Study: Creativity Can Reduce Stress — And Become A Habit

Photo by Ollyy.


by Owen Poindexter

on May 6, 2015

It’s common wisdom that relaxed people have an easier time being creative than their stressed out counterparts, but research suggests that the reverse is also true: creative activity is an effective strategy against stress. The focus, emotional expression and perspective that come through creative acts disrupt mental patterns of stress and anguish, and help people lead more fulfilling lives.

Professor Teresa Amabile of Harvard has pursued this research through getting people involved in large creative projects to keep diaries. She then examines states of mind during their most productive phases.

“We want to look at what makes people happy, creative and productive at work,” Amabile said in a presentation about the project.

Through studying these diaries, she found that “when people are feeling most deeply and happily engaged in their work, they’re more likely to be productive.”

Essentially, creativity and productivity, far from being opposed, go hand in hand. Productivity on meaningful work encourages engagement with that work, and this engagement fosters creativity. Amabile has found that journaling causes people to reflect on small victories that may otherwise be forgotten, and this provides a motivational boost, especially when enveloped in a long-term project.

This virtuous cycle helps explain one of the more mysterious elements of creativity: how it seems to come in waves, which often arrive unexpectedly. These creative moments may result from relief of stress, feelings of focus, or reflections on productivity. By working to increase at least one of those elements, one can find those creative patches more frequently.

“As strange as it sounds, creativity can become a habit,” says creativity researcher Jonathan Plucker, PhD, a psychology professor at Indiana University. “Making it one helps you become more productive.”

Amabile’s research confirms this notion that many have experienced: creativity is often a natural result of positive feelings.

“When people were feeling more positive, they were more likely to be creative,” she explains. “People were more likely to come up with a creative idea or solve a complex problem in a new way on those days, weeks, months when they were having the most positive affect.”

But why would spending time being creative reduce stress? One possibility is that artistic work requires focus, and this prevents one from being preoccupied with stressful thoughts. In this way, creativity acts in much the same way as meditation, in that it provides a mental space removed from one’s usual stressors.

“For those people who focus on creativity,” says Dr. Michael Roizen, chief wellness officer for the Cleveland Clinic, “on creative writing or writing a poem or whatever it is — theyre absolutely consumed by that at the time theyre doing it.”

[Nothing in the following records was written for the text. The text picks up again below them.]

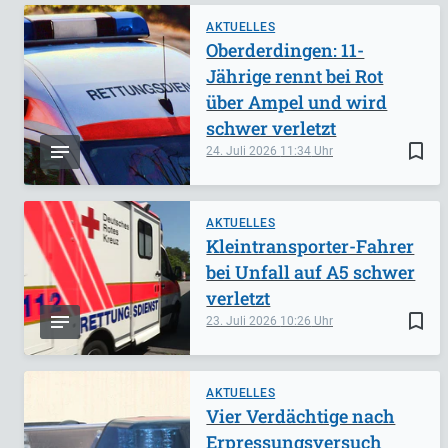
AKTUELLES
Oberderdingen: 11-
Jährige rennt bei Rot
über Ampel und wird
schwer verletzt
bookmark_border
24. Juli 2026
11:34
AKTUELLES
Kleintransporter-Fahrer
bei Unfall auf A5 schwer
verletzt
bookmark_border
23. Juli 2026
10:26
AKTUELLES
Vier Verdächtige nach
Erpressungsversuch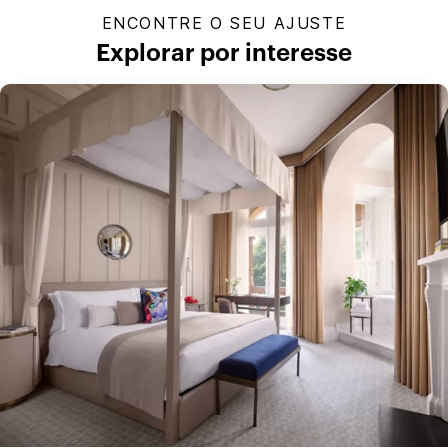
ENCONTRE O SEU AJUSTE
Explorar por interesse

This has been shown to be the case in studies of the effectiveness of art therapy. Patients suffering from cancer and chronic illnesses find a welcome respite from their problems by engaging in creative work. Patients found that “art filled occupational voids, distracted thoughts of illness,” reduced “stress and anxiety” and saw “increases in positive emotions.”

One key value to engaging in focused, creative work is that it breaks one out of their normal thought patterns. Stress is as much a habit as it is an in-the-moment occurrence, and disrupting the cycle in which it occurs provides a chance to adjust.

The mental space afforded by creativity allows one to put thoughts and progress in perspective. This is another reason that Amabile is such an advocate of journaling, even with a narrow focus.

“Keeping a work diary can help you celebrate the small wins in your work,” she says. “This is the best way to leverage the progress principle. You can use the diary to plan your next steps. You can nurture your own personal growth.”

The diary practice hits both sides at once. Writing is itself a creative act, and requires the sort of focus that can reduce stress. By reflecting on one’s day, one is reminded of moments of progress, and this, as Amabile has shown, nudges people toward creativity. Many of the subjects of her study found that, though they were quite busy, journaling became a key part of their work routine. They weren’t just keeping a diary “in spite of being so busy, they did it because they were so busy,” Amabile points out.

The good news in all of this is that people who want to reduce stress, be more productive and find time to be creative may only need to choose one, and the rest will follow naturally. Furthermore, building good mental habits is a complex task, and being able to choose one thing to focus on is more manageable for many people than attempting to improve everything at once. Lastly, creativity — often seen as something that you simply have or don’t — can be buried by stress or uncovered by finding mental space. While “be less stressed” is a difficult direction to follow, “write” or “paint” or simply “reflect on your day” is a much easier action to take.